Avery Grace

Avery Grace

Saturday, January 14, 2012

No Words


Sometimes I get a kick in the stomach just when I need it. No, not the literal kick I get daily when drying off my flappy, stimmy, silly Avery after her shower that overstimulates her central nervous system and sends it into a frenzy.... I mean a metaphorical kick... one that reminds me to snap back to reality when I've taken a "sad" or "envy" moment. A kick that signals me to get a grip, march onward, and put my big girl panties on. Today I felt one of those kicks.

Some of you have heard this story before, but its worth repeating. Back in the "dark days" (when Avery started regressing and her autoimmune disorder was spiking) I was panicked that she would never talk. (4 years later I'm a little calmer about that likely outcome) I was freaking out about the dreaded "A" word, and couldn't begin to understand why I was "losing" my once connected, babbling baby to a disorder that I was all too familiar with. I remember clearly when she stopped responding to her name. I found myself screaming her name right beside her, tears running down my face as she stared off into space. I'm pretty sure I could have been on fire and she wouldn't have noticed me. Anyway, I digress. But you get the point. It was a time I was full of anxiety, fear, sadness and despair. Then I got a phone call from one of her doctors that brought me to my knees. A metaphorical "kick" to the stomach. "This could be more serious than we thought. We are pretty certain she has Systemic Mastocytosis, and some of her bloodwork indicates that she could have Mast Cell Leukemia." Are. You. Fucking. Kidding. Me? Was all I could think. And so began my affair with Google.

I remember that night so clearly. I was rocking my always sleepless baby in my arms, trying to pinpoint where this all went wrong. Was is something I did when I was pregnant? Where genetics somehow to blame? (even though no one has Autism or mastocytosis) Did vaccinations assualt her already weak immune system and send her brain and body into an inflammatory mess? Did the 18 rounds of antibiotics for her constant strep and ear infections somehow destroy her immune system? And most importantly... What could I have done differently? And, What can be done NOW?

It was several days before we had results back from the oncologist that told us that she DID NOT have Leukemia at that time. I remember being so grateful. And saying OUT LOUD that I didn't care if she never spoke a word, or looked at me ever again... that I just loved her, and wanted her here, and that her life would have meaning. No matter what was ahead of us.

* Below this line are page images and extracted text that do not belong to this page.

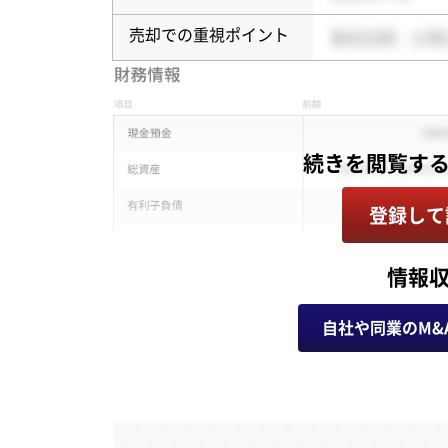
売却での重視ポイント
登録して
情報
自社や同業のM&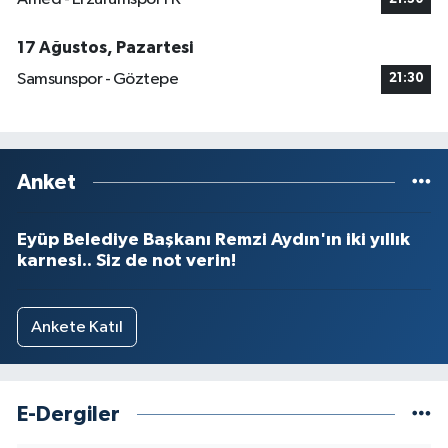
17 Ağustos, Pazartesi
Samsunspor - Göztepe
21:30
Anket
Eyüp Belediye Başkanı Remzi Aydın'ın iki yıllık
karnesi.. Siz de not verin!
Ankete Katıl
E-Dergiler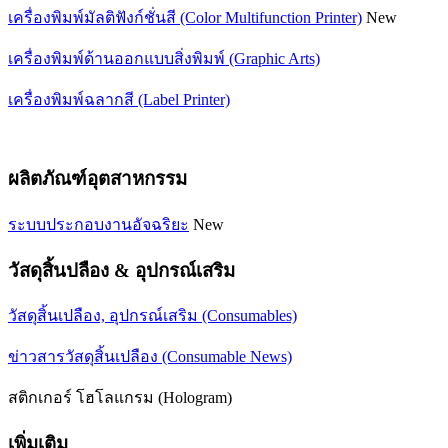
เครื่องพิมพ์มัลติฟังก์ชั่นสี (Color Multifunction Printer)
New
เครื่องพิมพ์ด้านออกแบบสิ่งพิมพ์ (Graphic Arts)
เครื่องพิมพ์ฉลากสี (Label Printer)
ผลิตภัณฑ์อุตสาหกรรม
ระบบประกอบงานอัจฉริยะ
New
วัสดุสิ้นปลือง & อุปกรณ์เสริม
วัสดุสิ้นเปลือง, อุปกรณ์เสริม (Consumables)
ข่าวสารวัสดุสิ้นเปลือง (Consumable News)
สติกเกอร์ โฮโลแกรม (Hologram)
เพิ่มเติม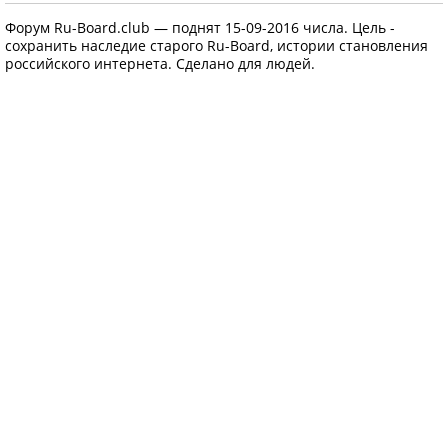
Форум Ru-Board.club — поднят 15-09-2016 числа. Цель -
сохранить наследие старого Ru-Board, истории становления
российского интернета. Сделано для людей.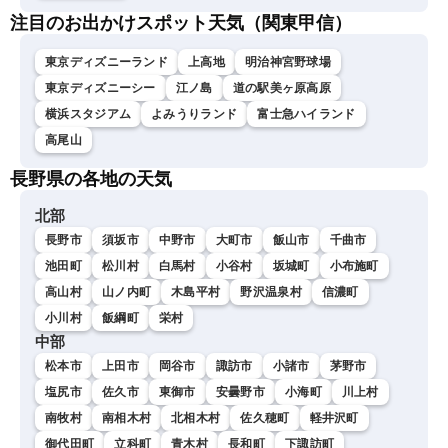
注目のお出かけスポット天気（関東甲信）
東京ディズニーランド
上高地
明治神宮野球場
東京ディズニーシー
江ノ島
道の駅美ヶ原高原
横浜スタジアム
よみうりランド
富士急ハイランド
高尾山
長野県の各地の天気
北部
長野市
須坂市
中野市
大町市
飯山市
千曲市
池田町
松川村
白馬村
小谷村
坂城町
小布施町
高山村
山ノ内町
木島平村
野沢温泉村
信濃町
小川村
飯綱町
栄村
中部
松本市
上田市
岡谷市
諏訪市
小諸市
茅野市
塩尻市
佐久市
東御市
安曇野市
小海町
川上村
南牧村
南相木村
北相木村
佐久穂町
軽井沢町
御代田町
立科町
青木村
長和町
下諏訪町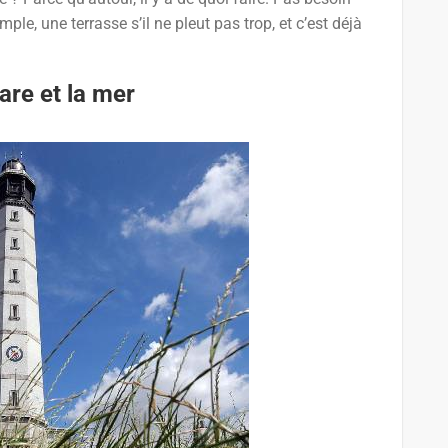
le, une terrasse s’il ne pleut pas trop, et c’est déjà
are et la mer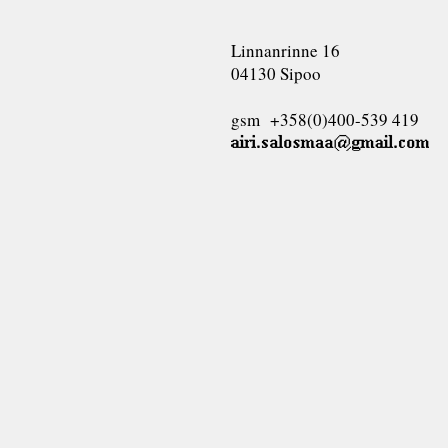
Linnanrinne 16
04130 Sipoo
gsm +358(0)400-539 419
airi.salosmaa@gmail.com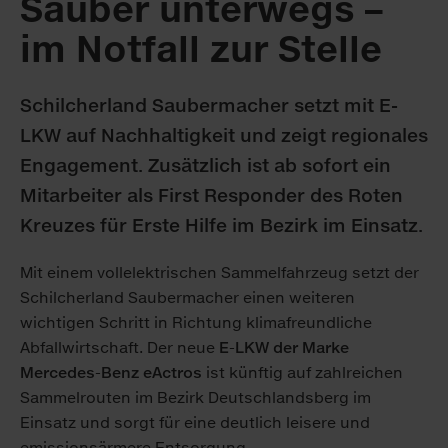
Sauber unterwegs –
im Notfall zur Stelle
Schilcherland Saubermacher setzt mit E-
LKW auf Nachhaltigkeit und zeigt regionales
Engagement. Zusätzlich ist ab sofort ein
Mitarbeiter als First Responder des Roten
Kreuzes für Erste Hilfe im Bezirk im Einsatz.
Mit einem vollelektrischen Sammelfahrzeug setzt der
Schilcherland Saubermacher einen weiteren
wichtigen Schritt in Richtung klimafreundliche
Abfallwirtschaft. Der neue
E-LKW der Marke
Mercedes-Benz eActros
ist künftig auf zahlreichen
Sammelrouten im Bezirk Deutschlandsberg im
Einsatz und sorgt für eine deutlich leisere und
emissionsärmere Entsorgung.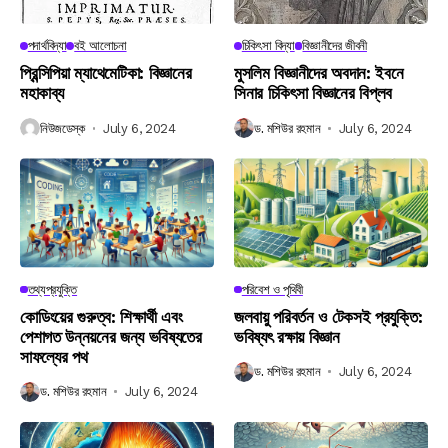
পদার্থবিদ্যা
বই আলোচনা
চিকিৎসা বিদ্যা
বিজ্ঞানীদের জীবনী
প্রিন্সিপিয়া ম্যাথেমেটিকা: বিজ্ঞানের
মুসলিম বিজ্ঞানীদের অবদান: ইবনে
মহাকাব্য
সিনার চিকিৎসা বিজ্ঞানের বিপ্লব
নিউজডেস্ক
July 6, 2024
ড. মশিউর রহমান
July 6, 2024
তথ্যপ্রযুক্তি
পরিবেশ ও পৃথিবী
কোডিংয়ের গুরুত্ব: শিক্ষার্থী এবং
জলবায়ু পরিবর্তন ও টেকসই প্রযুক্তি:
পেশাগত উন্নয়নের জন্য ভবিষ্যতের
ভবিষ্যৎ রক্ষায় বিজ্ঞান
সাফল্যের পথ
ড. মশিউর রহমান
July 6, 2024
ড. মশিউর রহমান
July 6, 2024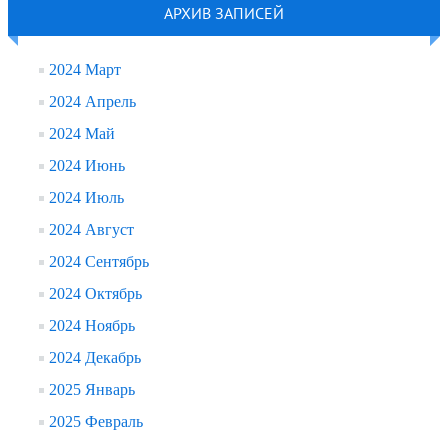
АРХИВ ЗАПИСЕЙ
2024 Март
2024 Апрель
2024 Май
2024 Июнь
2024 Июль
2024 Август
2024 Сентябрь
2024 Октябрь
2024 Ноябрь
2024 Декабрь
2025 Январь
2025 Февраль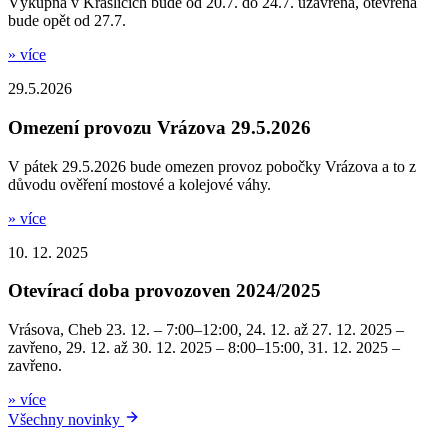
Výkupna v Kraslicích bude od 20.7. do 24.7. uzavřena, otevřena
bude opět od 27.7.
» více
29.5.2026
Omezení provozu Vrázova 29.5.2026
V pátek 29.5.2026 bude omezen provoz pobočky Vrázova a to z
důvodu ověření mostové a kolejové váhy.
» více
10. 12. 2025
Otevírací doba provozoven 2024/2025
Vrásova, Cheb 23. 12. – 7:00–12:00, 24. 12. až 27. 12. 2025 –
zavřeno, 29. 12. až 30. 12. 2025 – 8:00–15:00, 31. 12. 2025 –
zavřeno.
» více
Všechny novinky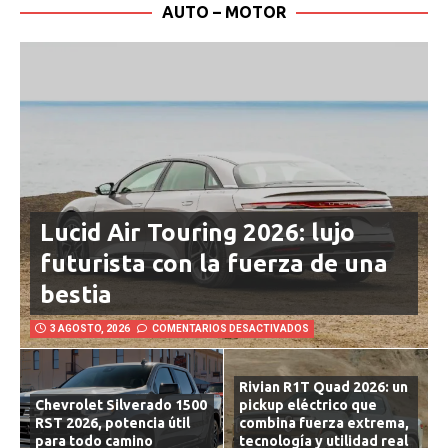
AUTO – MOTOR
Lucid Air Touring 2026: lujo
futurista con la fuerza de una
bestia
3 AGOSTO, 2026
COMENTARIOS DESACTIVADOS
Rivian R1T Quad 2026: un
Chevrolet Silverado 1500
pickup eléctrico que
RST 2026, potencia útil
combina fuerza extrema,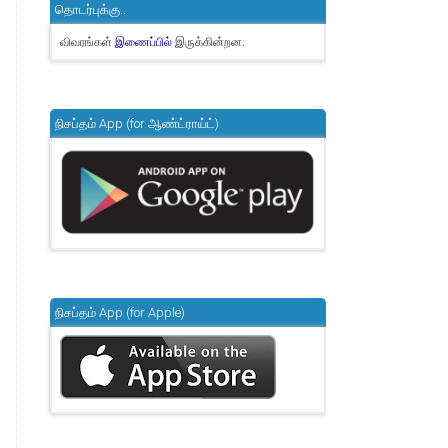
தொடர்புக்கு..
விவரங்கள்
இருக்கின்றன.
இணைப்பில்
நிசப்தம் App (for ஆண்ட்ராய்ட்)
நிசப்தம் App (for Apple)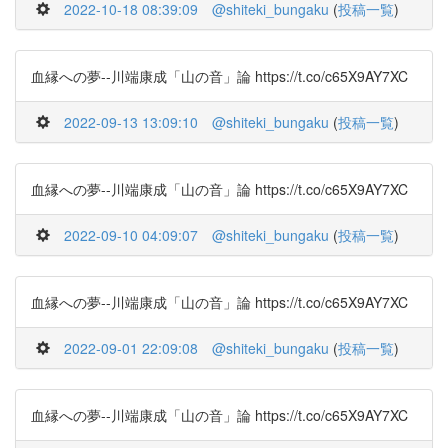
2022-10-18 08:39:09
@shiteki_bungaku
(
投稿一覧
)
血縁への夢--川端康成「山の音」論 https://t.co/c65X9AY7XC
2022-09-13 13:09:10
@shiteki_bungaku
(
投稿一覧
)
血縁への夢--川端康成「山の音」論 https://t.co/c65X9AY7XC
2022-09-10 04:09:07
@shiteki_bungaku
(
投稿一覧
)
血縁への夢--川端康成「山の音」論 https://t.co/c65X9AY7XC
2022-09-01 22:09:08
@shiteki_bungaku
(
投稿一覧
)
血縁への夢--川端康成「山の音」論 https://t.co/c65X9AY7XC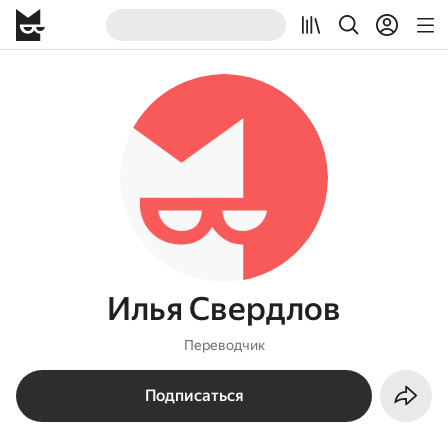
Илья Свердлов
Переводчик
Подписаться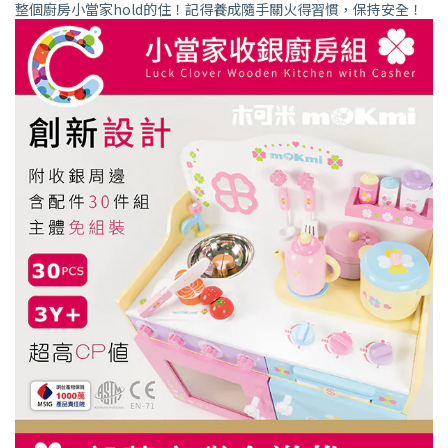
整個廚房小當家hold的住！記得養成隨手關火得習慣，保持安全！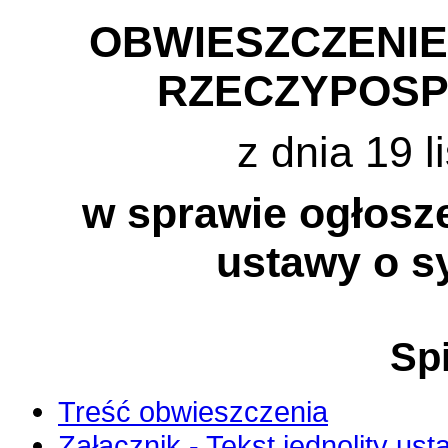
OBWIESZCZENI
RZECZYPOSP
z dnia 19 l
w sprawie ogłosze
ustawy o s
Spi
Treść obwieszczenia
Załącznik - Tekst jednolity us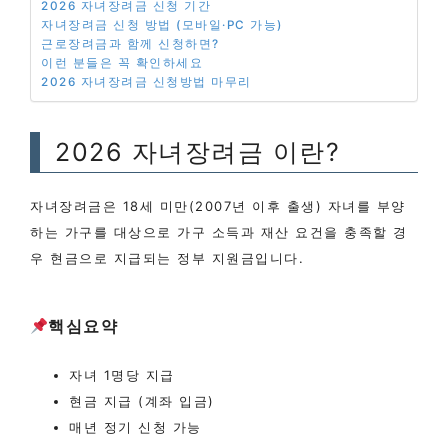
2026 자녀장려금 신청 기간
자녀장려금 신청 방법 (모바일·PC 가능)
근로장려금과 함께 신청하면?
이런 분들은 꼭 확인하세요
2026 자녀장려금 신청방법 마무리
2026 자녀장려금 이란?
자녀장려금은 18세 미만(2007년 이후 출생) 자녀를 부양
하는 가구를 대상으로 가구 소득과 재산 요건을 충족할 경
우 현금으로 지급되는 정부 지원금입니다.
핵심요약
자녀 1명당 지급
현금 지급 (계좌 입금)
매년 정기 신청 가능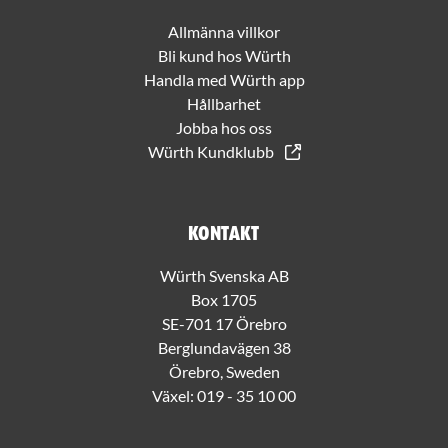
Allmänna villkor
Bli kund hos Würth
Handla med Würth app
Hållbarhet
Jobba hos oss
Würth Kundklubb
Kontakt
Würth Svenska AB
Box 1705
SE-701 17 Örebro
Berglundavägen 38
Örebro, Sweden
Växel:
019 - 35 10 00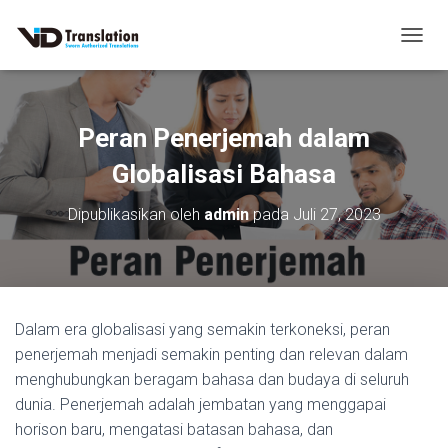
T
O
G
G
L
Peran Penerjemah dalam
E
N
Globalisasi Bahasa
A
V
Dipublikasikan oleh
admin
pada
Juli 27, 2023
I
G
A
S
I
Dalam era globalisasi yang semakin terkoneksi, peran
penerjemah menjadi semakin penting dan relevan dalam
menghubungkan beragam bahasa dan budaya di seluruh
dunia. Penerjemah adalah jembatan yang menggapai
horison baru, mengatasi batasan bahasa, dan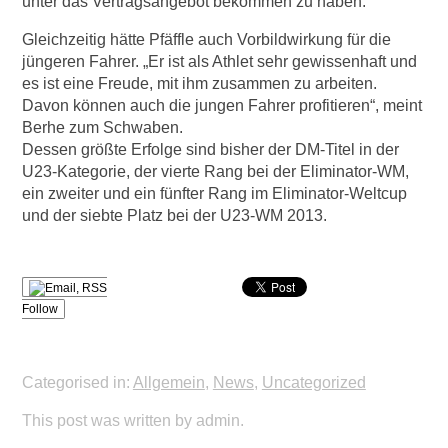
unter das Vertragsangebot bekommen zu haben.
Gleichzeitig hätte Pfäffle auch Vorbildwirkung für die
jüngeren Fahrer. „Er ist als Athlet sehr gewissenhaft und
es ist eine Freude, mit ihm zusammen zu arbeiten.
Davon können auch die jungen Fahrer profitieren“, meint
Berhe zum Schwaben.
Dessen größte Erfolge sind bisher der DM-Titel in der
U23-Kategorie, der vierte Rang bei der Eliminator-WM,
ein zweiter und ein fünfter Rang im Eliminator-Weltcup
und der siebte Platz bei der U23-WM 2013.
Follow
Categorised in:
Allgemein
,
News
,
Uncategorized
This post was written by admin.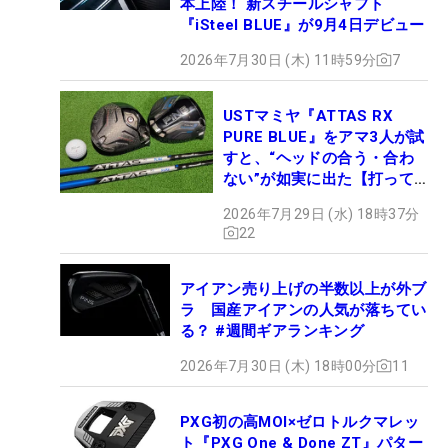
本上陸！ 新スチールシャフト
『iSteel BLUE』が9月4日デビュー
2026年7月30日 (木) 11時59分
7
USTマミヤ『ATTAS RX
PURE BLUE』をアマ3人が試
すと、“ヘッドの合う・合わ
ない”が如実に出た【打って
みた】
2026年7月29日 (水) 18時37分
22
アイアン売り上げの半数以上が外ブ
ラ 国産アイアンの人気が落ちてい
る？ #週間ギアランキング
2026年7月30日 (木) 18時00分
11
PXG初の高MOI×ゼロトルクマレッ
ト『PXG One & Done ZT』パター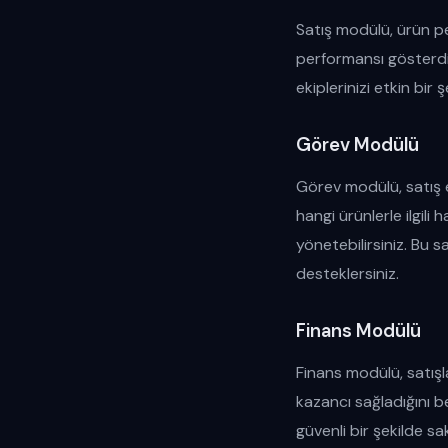
Satış modülü, ürün per
performansı gösterdiği
ekiplerinizi etkin bir
Görev Modülü
Görev modülü, satış ek
hangi ürünlerle ilgili 
yönetebilirsiniz. Bu sa
desteklersiniz.
Finans Modülü
Finans modülü, satışla
kazancı sağladığını bel
güvenli bir şekilde sak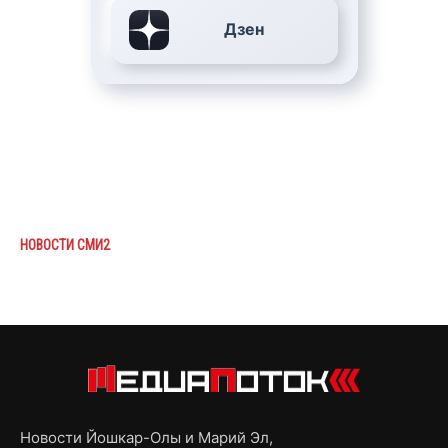
Дзен
НОВОСТИ СМИ2
Новости Йошкар-Олы и Марий Эл,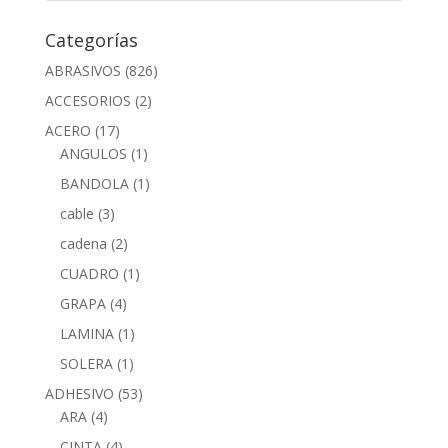
Categorías
ABRASIVOS
(826)
ACCESORIOS
(2)
ACERO
(17)
ANGULOS
(1)
BANDOLA
(1)
cable
(3)
cadena
(2)
CUADRO
(1)
GRAPA
(4)
LAMINA
(1)
SOLERA
(1)
ADHESIVO
(53)
ARA
(4)
CINTA
(4)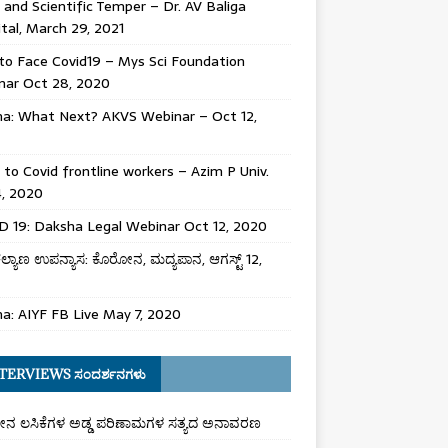
 and Scientific Temper – Dr. AV Baliga
tal, March 29, 2021
o Face Covid19 – Mys Sci Foundation
nar Oct 28, 2020
na: What Next? AKVS Webinar – Oct 12,
 to Covid frontline workers – Azim P Univ.
4, 2020
 19: Daksha Legal Webinar Oct 12, 2020
 ಕಲ್ಯಾಣ ಉಪನ್ಯಾಸ: ಕೊರೋನ, ಮದ್ಯಪಾನ, ಆಗಸ್ಟ್ 12,
a: AIYF FB Live May 7, 2020
TERVIEWS ಸಂದರ್ಶನಗಳು
ನ ಲಸಿಕೆಗಳ ಅಡ್ಡ ಪರಿಣಾಮಗಳ ಸತ್ಯದ ಅನಾವರಣ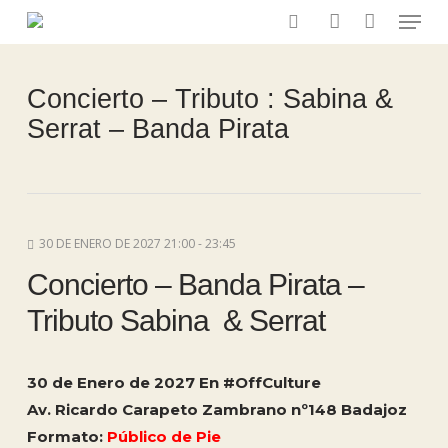
Menu
Skip
to
search
account
main
content
Concierto – Tributo : Sabina &
Serrat – Banda Pirata
30 DE ENERO DE 2027 21:00 - 23:45
Concierto – Banda Pirata –
Tributo Sabina & Serrat
30 de Enero de 2027 En #OffCulture
Av. Ricardo Carapeto Zambrano nº148 Badajoz
Formato:
Público de Pie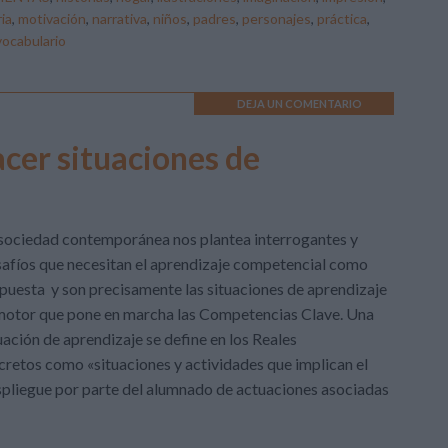
ia
,
motivación
,
narrativa
,
niños
,
padres
,
personajes
,
práctica
,
vocabulario
DEJA UN COMENTARIO
acer situaciones de
sociedad contemporánea nos plantea interrogantes y
afíos que necesitan el aprendizaje competencial como
puesta y son precisamente las situaciones de aprendizaje
motor que pone en marcha las Competencias Clave. Una
uación de aprendizaje se define en los Reales
retos como «situaciones y actividades que implican el
pliegue por parte del alumnado de actuaciones asociadas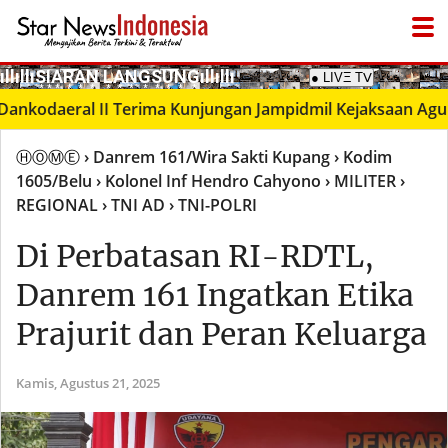
­ıllıllıS͙I͙A͙R͙A͙N͙ L͙A͙N͙G͙S͙U͙N͙G͙ıllıllı
● LIVΞ Tᐯ
daeral II Terima Kunjungan Jampidmil Kejaksaan Agung RI,
ⒽⓄⓂⒺ
› Danrem 161/Wira Sakti Kupang
› Kodim
1605/Belu
› Kolonel Inf Hendro Cahyono
› MILITER
›
REGIONAL
› TNI AD
› TNI-POLRI
Di Perbatasan RI-RDTL,
Danrem 161 Ingatkan Etika
Prajurit dan Peran Keluarga
Kamis,
Agustus 21, 2025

It was a BIG kick in the stomach. And in some ways I am glad I had it. I needed to know that I was going to be ok with Autism. And most of the time I am. But lately, I've been a little bit bummed. Bummed at lack of progress. Bummed that my kid seems to have the MOST severe kind of Autism. Bummed that she still can't use a toilet or even pull down her own pants. Still can't talk at all. Not even a word. Bummed at the tens of thousands of dollars spent on therapy... though I would give her my very last penny as long as there is an inkling of hope that it will benefit her. Bummed at the flare up in Masto, bummed at the side effects of her meds. Just bummed.

But today I came across two circumstances that kicked me back to gratitude. First, I read a blog of a woman who is days away from losing her beloved baby boy (age 2) to a horrible disease. Second, I picked up and read the obituary we saved of a dear friend of ours who passed away from cancer in November who left behind her loving husband, parents and two precious daughters, ages 1 and 3. Susie often commented on my blog posts and was a fighter until her last day.

It seems totally screwed up that these tragic and horrible circumstances make me feel so lucky. It also makes me feel like a big jackass. Each day with my girls, no matter how chaotic, is a GIFT. I control very little in my life, and certainly feel entitled to have a few bitchy days and feel a bit short changed from time to time.... but at least I get to BE HERE. And Avery, despite her MANY challenges, is also HERE and walking and breathing. I would give my life in a moment if it meant that Avery could be healed... but it doesn't work that way. So for today, I march on. I choose to lift off the "bummed out" veil and get a grip.

Autism, Apraxia, Mastocytosis... they all LITERALLY kick me down from time to time. I'm not saying that it's ever going to be easy. But being Avery's mom, whether I like it or not, is defining me. For a little girl with no words... she sure does inspire a lot of them from me. I can't imagine life without her. Words or not, she is making her mark, and if I have anything to do with it... she will be heard.